One of the examples of ancient and medievalist scientific experimentation comes to us from the writings of Aristotle himself and his later followers.

Aristotle wrote extensively about how rainbows could be formed by the splash and spray of an oar, and later writers like Albertus Magnus and Robert Bacon experimented with making rainbows from glass vessels, spray, wet rags, and more. Albertus "used vessels filled with water to replicate the individual drops of water in a rainbow," and a wet rag to "produce a fine mist and the attendant spectrum."2 Albertus then proceeds to replicate Aristotle's experiments with the oar.

However the culmination of the experimentation on this topic has to be the work of Theodoric of Freiburg who wrote in the first decades of the fourteenth century.

Theodoric managed to use the experimental techniques that we have already described to prove that the rainbow came about from a double refraction and a single reflection within each drop of water. He even managed to explain the formation of the common secondary bow in terms of a double refraction and a double reflection (fig 5.1).

- Promethean Ambitions, William Newman. p 244

What's more, this idea that all Aristotelian natural philosophers denied the usefulness of experiment is refuted by none other than a medieval scholar himself, Themo Judaei when discussing the merits of scientific experimentation and its regard to rainbows and their accompanying halos.
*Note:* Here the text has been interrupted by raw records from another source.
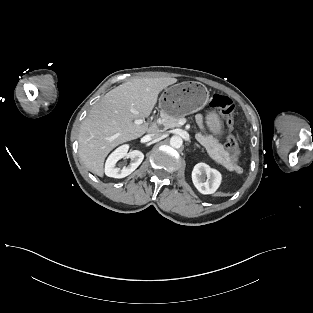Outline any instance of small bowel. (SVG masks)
Returning a JSON list of instances; mask_svg holds the SVG:
<instances>
[{"mask_svg":"<svg viewBox=\"0 0 313 313\" xmlns=\"http://www.w3.org/2000/svg\"><path fill=\"white\" fill-rule=\"evenodd\" d=\"M197 121H198V123H199L201 126L203 125L204 120H203V117H202V116H198V117H197Z\"/></svg>","mask_w":313,"mask_h":313,"instance_id":"c3829d8e","label":"small bowel"}]
</instances>
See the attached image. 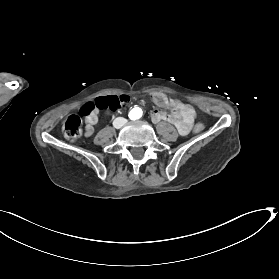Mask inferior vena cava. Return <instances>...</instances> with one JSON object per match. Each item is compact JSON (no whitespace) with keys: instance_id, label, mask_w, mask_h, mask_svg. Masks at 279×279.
Wrapping results in <instances>:
<instances>
[{"instance_id":"1","label":"inferior vena cava","mask_w":279,"mask_h":279,"mask_svg":"<svg viewBox=\"0 0 279 279\" xmlns=\"http://www.w3.org/2000/svg\"><path fill=\"white\" fill-rule=\"evenodd\" d=\"M125 123H127V120L122 118V117H119V118H116L113 122V125L115 128L119 129L121 128Z\"/></svg>"}]
</instances>
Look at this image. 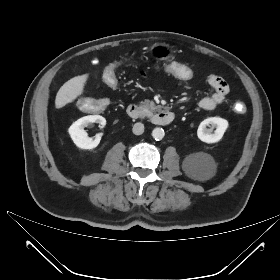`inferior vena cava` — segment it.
I'll return each instance as SVG.
<instances>
[{"mask_svg":"<svg viewBox=\"0 0 280 280\" xmlns=\"http://www.w3.org/2000/svg\"><path fill=\"white\" fill-rule=\"evenodd\" d=\"M132 131L135 135H141L144 132V125L140 122L135 123Z\"/></svg>","mask_w":280,"mask_h":280,"instance_id":"1","label":"inferior vena cava"}]
</instances>
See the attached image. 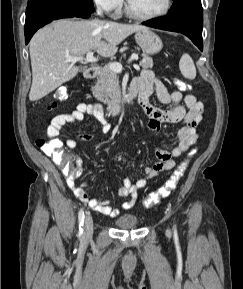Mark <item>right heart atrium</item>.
Wrapping results in <instances>:
<instances>
[{
    "mask_svg": "<svg viewBox=\"0 0 243 289\" xmlns=\"http://www.w3.org/2000/svg\"><path fill=\"white\" fill-rule=\"evenodd\" d=\"M93 1L98 7L112 14L119 13L123 2V0H93Z\"/></svg>",
    "mask_w": 243,
    "mask_h": 289,
    "instance_id": "1",
    "label": "right heart atrium"
}]
</instances>
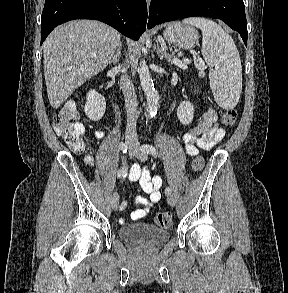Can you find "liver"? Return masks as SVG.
<instances>
[{
  "instance_id": "obj_1",
  "label": "liver",
  "mask_w": 288,
  "mask_h": 293,
  "mask_svg": "<svg viewBox=\"0 0 288 293\" xmlns=\"http://www.w3.org/2000/svg\"><path fill=\"white\" fill-rule=\"evenodd\" d=\"M119 41V32L99 21L75 20L56 27L43 43L50 105L59 108L78 87L104 70Z\"/></svg>"
}]
</instances>
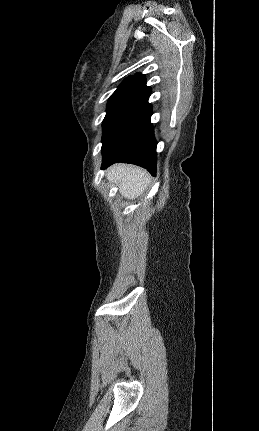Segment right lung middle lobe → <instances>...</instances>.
I'll return each mask as SVG.
<instances>
[{
  "label": "right lung middle lobe",
  "instance_id": "obj_1",
  "mask_svg": "<svg viewBox=\"0 0 259 431\" xmlns=\"http://www.w3.org/2000/svg\"><path fill=\"white\" fill-rule=\"evenodd\" d=\"M150 93V90L129 87L121 92H114L110 96L106 116L102 123V142L135 106L150 96Z\"/></svg>",
  "mask_w": 259,
  "mask_h": 431
}]
</instances>
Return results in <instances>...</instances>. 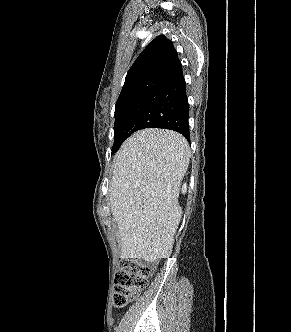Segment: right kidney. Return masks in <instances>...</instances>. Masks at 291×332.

Likewise it must be known that it is said in the title of the question: "just as the rainbow or halo etc.," because it is difficult to know well the composition or manner of composing metals, just as it is difficult to know the way of generating the rainbow. And unless we knew how to make or see the rainbow and its color, as well the halo, by means of art, we would hardly be led to an understanding of the rainbow or the halo—and how they come to be thus.3

Quaestiones, Themo Judaei. Question 27.

He goes on to discuss the relevance of this knowledge to experimentation via a chemical method of making gold, but that is another story.4

1 I get serious "modern questions on the philosophy of Quantum Mechanics" vibes from this.
2 Newman, P 244.
3 "Art" here means the artificial making of things in any way, not just, like, painting—though painting is indeed a kind of art in this definition.
4 While chemically impossible, need I remind you, we can actually do this today so I think the point remains quite valid.